The third question drew parallels between the regulatory and social reforms of the Biden and Trump administrations and those attempted by the Iranian and Russian regimes before their falls, asking whether the U.S. government is at risk of a collapse akin to those governments in the near future. Dr. Grant rejected the notion that the U.S. government is at risk of a collapse similar to the Russian and Iranian regimes. He cautioned against overly simplistic analogies and suggested that current Western challenges, including those in the United States, do not reach the magnitude of past historical crises. While acknowledging the need to consider worst-case scenarios, Dr. Grant maintained that resilience is a defining feature of Western systems.

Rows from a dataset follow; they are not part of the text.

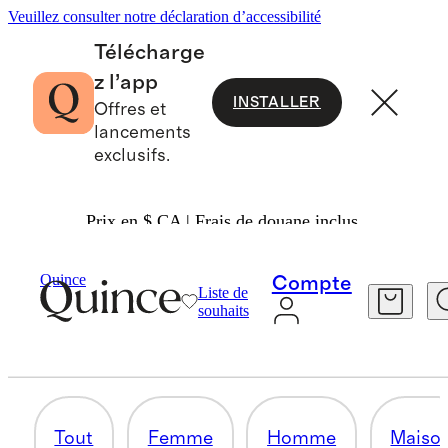
Veuillez consulter notre déclaration d’accessibilité
Télécharge
z l’app
INSTALLER
Offres et
lancements
exclusifs.
Prix en $ CA | Frais de douane inclus.
Tout
/
Nouveautés
Quince
Compte
Liste de
BÉBÉ ET ENFANT
souhaits
285 articles
Tout
Femme
Homme
Maiso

The fourth question concerned the challenge of defining crypto assets, given differing views within the government—like the SEC, IRS, and judges—that view it as an investment contract, ordinary property, or currency. Professor Reyes explained that “crypto assets” serve as an umbrella term, encompassing categories such as tokens, native cryptocurrencies, and non-native cryptographic tokens, each with distinct legal implications. She suggested reading her article in the William and Mary Law Review for a more detailed exploration. Professor Verret emphasized the challenge of distinguishing legitimate crypto projects from fraudulent ones and preferred projects with substantial development teams, typically with at least 100 active contributors. Professor Guseva recommended reviewing the White House digital asset strategy, highlighting that regulatory agencies often use terms like “digital asset” and “crypto asset” interchangeably. She also suggested watching John Oliver’s Bitconnect segment. Professor Reyes pointed out that “digital assets” can be broadly defined, even including something like a Facebook page, as recognized in state law, while the term “crypto asset” signifies a digital asset with cryptographic elements, which she found unhelpful and technically inaccurate. She stressed the importance of precise terminology for effective communication with clients and developers. Dr. Grant discussed the impact of regulatory definitions on the industry and the potential for “definition creep.” Lastly, Dr. Mannan recommended the Internet Policy Review’s Glossary for Decentralized Techno-Social Systems as a resource.